WORK INSTRUCTION: Present everything in the records below, from the line containing "the green shrub?" down to the end of the records, as a JSON list of strings with one string per line and no blank lines.

RECORDED INFORMATION Block Start

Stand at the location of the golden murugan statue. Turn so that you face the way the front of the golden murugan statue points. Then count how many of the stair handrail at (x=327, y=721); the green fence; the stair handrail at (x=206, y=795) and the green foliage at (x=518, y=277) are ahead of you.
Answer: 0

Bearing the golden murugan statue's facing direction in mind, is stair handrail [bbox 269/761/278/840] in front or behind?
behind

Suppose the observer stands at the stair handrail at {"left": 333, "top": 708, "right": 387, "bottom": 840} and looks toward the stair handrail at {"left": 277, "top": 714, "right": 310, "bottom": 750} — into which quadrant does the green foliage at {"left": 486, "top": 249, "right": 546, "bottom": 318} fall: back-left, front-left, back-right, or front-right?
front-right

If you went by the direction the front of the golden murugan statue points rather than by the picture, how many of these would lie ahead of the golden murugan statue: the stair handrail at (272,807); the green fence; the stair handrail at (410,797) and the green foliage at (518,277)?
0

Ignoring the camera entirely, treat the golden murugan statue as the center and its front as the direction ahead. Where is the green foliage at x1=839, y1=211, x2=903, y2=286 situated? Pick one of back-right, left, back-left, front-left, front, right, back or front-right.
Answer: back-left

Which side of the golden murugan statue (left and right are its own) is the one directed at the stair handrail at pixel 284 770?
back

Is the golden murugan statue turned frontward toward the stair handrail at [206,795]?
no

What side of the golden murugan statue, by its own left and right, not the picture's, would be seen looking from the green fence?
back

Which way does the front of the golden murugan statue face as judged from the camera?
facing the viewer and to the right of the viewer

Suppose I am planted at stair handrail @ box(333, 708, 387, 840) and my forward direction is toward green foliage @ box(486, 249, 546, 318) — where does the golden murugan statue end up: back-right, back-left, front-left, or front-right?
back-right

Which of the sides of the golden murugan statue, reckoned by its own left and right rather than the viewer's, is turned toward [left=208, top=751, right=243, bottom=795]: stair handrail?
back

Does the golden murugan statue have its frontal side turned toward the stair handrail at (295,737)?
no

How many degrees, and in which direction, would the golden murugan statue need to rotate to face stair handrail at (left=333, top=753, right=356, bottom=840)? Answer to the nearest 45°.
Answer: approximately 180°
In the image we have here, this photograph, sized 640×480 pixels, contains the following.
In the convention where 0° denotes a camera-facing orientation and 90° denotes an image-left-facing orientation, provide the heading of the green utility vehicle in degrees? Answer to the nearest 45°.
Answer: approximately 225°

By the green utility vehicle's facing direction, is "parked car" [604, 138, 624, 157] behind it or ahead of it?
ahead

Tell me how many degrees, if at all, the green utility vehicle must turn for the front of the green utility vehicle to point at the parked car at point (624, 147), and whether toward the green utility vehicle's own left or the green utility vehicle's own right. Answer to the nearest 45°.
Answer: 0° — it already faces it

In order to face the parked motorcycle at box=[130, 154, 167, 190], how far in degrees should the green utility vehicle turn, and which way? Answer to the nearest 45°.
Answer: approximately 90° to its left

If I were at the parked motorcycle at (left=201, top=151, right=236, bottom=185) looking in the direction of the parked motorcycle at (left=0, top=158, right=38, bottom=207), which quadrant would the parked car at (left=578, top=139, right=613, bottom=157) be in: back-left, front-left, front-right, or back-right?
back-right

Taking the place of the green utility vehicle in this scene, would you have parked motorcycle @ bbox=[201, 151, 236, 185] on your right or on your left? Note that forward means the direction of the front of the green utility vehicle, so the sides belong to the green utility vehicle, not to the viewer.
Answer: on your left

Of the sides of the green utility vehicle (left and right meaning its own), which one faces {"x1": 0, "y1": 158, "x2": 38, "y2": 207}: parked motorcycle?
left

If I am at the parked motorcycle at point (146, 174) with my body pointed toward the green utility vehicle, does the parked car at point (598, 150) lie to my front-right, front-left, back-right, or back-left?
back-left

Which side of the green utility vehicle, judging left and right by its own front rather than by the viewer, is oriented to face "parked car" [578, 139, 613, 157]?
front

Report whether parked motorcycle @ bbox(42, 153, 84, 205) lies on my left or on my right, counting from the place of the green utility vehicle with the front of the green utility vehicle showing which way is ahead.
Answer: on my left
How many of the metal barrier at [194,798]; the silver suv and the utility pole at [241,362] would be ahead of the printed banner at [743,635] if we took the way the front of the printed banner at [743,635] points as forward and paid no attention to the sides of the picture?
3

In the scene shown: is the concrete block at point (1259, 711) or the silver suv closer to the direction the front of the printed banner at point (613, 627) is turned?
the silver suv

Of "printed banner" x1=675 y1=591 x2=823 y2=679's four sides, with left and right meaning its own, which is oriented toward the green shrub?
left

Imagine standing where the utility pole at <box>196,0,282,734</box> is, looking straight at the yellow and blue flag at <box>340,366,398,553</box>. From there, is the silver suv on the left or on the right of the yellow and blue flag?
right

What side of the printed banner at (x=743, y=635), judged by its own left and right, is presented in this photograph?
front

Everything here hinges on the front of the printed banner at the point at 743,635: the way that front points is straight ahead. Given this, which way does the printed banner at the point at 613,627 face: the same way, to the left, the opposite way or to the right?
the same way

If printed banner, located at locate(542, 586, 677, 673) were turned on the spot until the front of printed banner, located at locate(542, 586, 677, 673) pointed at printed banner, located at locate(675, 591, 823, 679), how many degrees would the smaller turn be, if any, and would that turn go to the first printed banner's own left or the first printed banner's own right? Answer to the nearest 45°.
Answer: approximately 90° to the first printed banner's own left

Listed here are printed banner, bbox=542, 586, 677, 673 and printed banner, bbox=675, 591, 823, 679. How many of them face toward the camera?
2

RECORDED INFORMATION Block End

ANSWER BOX:
[
  "Of \"printed banner\" x1=675 y1=591 x2=823 y2=679's four sides, with left and right meaning its own, which is oriented toward the green shrub?",
  "left",
  "Imagine standing where the utility pole at <box>196,0,282,734</box> is, looking straight at the yellow and blue flag at <box>340,366,398,553</box>. From there, is the silver suv on the left or on the right of the yellow and blue flag?",
  "right",
  "What side of the printed banner at (x=743, y=635), judged by its own left and right, is presented in this photograph?",
  "front",
  "Everything here hinges on the front of the printed banner at the point at 743,635: the way that front points is straight ahead. Given this, which way does the printed banner at the point at 613,627 face: the same way, to the left, the opposite way or to the right?",
  "the same way",
  "If printed banner, located at locate(542, 586, 677, 673) were turned on the spot until the front of printed banner, located at locate(542, 586, 677, 673) pointed at printed banner, located at locate(675, 591, 823, 679), how many degrees would the smaller turn be, if any, and would that turn go to the first printed banner's own left or the first printed banner's own right? Answer to the nearest 45°.",
  "Answer: approximately 90° to the first printed banner's own left",
  "Listed here are printed banner, bbox=542, 586, 677, 673 and printed banner, bbox=675, 591, 823, 679. How many of them face toward the camera?",
  "2"
]